LESETEXT:

----------------------------------------

Zunächst soll kurz verdeutlicht werden, welch radikaler Elitenwechsel erst die anschließende exklusive Staatsbürgerschaftsregelung ermöglichte. Dieser Elitenwechsel fand auf dramatische Weise in Lettland in den Jahren des Kampfes um die Unabhängigkeit und kurz danach statt. In der Regierung, dem Beamtenapparat, in Armee und Polizei waren Russen zu sowjetischen Zeiten überproportional vertreten und besetzten meist wichtige Schlüsselpositionen. Auch die kommunistische Partei Lettlands war von Russen dominiert. Im Zuge des Prozesses der Loslösung von Moskau übernahm die lettische Volksfront schrittweise die Macht, während die gemäßigt reformbereite lettische Kommunistische Partei sich bald auflöste. Im Zuge der Zuspitzung des Konfliktes mit Moskau begannen lettische Hardliner die Meinungsführerschaft zu übernehmen und verdrängten schließlich die russischen Mitglieder vollständig aus der Volksfront-Bewegung, aus der später die meisten heutigen politischen Parteien hervorgingen.[6] Zahlreiche Exilletten kehrten ebenfalls zurück und engagierten sich politisch.[7] Anders als etwa in Litauen spiel(t)en Reformkommunisten keine Rolle mehr.[8] Die russische Bevölkerung wurde dadurch politisch schnell marginalisiert.

----------------------------------------

AUFGABE: Nenne bitte die Partei, die sich laut Lesetext bald auflöste, während die lettische Volksfront schrittweise die Macht übernahm.

----------------------------------------

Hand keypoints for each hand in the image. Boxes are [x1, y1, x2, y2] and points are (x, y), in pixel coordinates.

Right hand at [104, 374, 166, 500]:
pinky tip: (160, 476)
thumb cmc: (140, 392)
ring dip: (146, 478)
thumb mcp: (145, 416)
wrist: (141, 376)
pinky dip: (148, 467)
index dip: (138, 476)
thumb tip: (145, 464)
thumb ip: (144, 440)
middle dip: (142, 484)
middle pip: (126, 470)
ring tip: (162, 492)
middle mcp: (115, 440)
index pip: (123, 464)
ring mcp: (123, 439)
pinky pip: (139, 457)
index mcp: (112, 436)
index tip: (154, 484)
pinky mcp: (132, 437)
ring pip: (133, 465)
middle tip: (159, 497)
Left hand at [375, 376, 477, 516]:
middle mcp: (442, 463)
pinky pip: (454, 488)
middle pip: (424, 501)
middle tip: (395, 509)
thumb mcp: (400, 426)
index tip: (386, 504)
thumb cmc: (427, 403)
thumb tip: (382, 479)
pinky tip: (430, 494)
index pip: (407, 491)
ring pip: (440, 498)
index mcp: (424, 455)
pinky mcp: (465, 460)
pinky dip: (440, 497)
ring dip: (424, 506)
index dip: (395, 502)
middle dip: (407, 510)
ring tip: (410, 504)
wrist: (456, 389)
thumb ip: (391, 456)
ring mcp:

----------------------------------------

ANTWORT: Die gemäßigt reformbereite lettische Kommunistische Partei.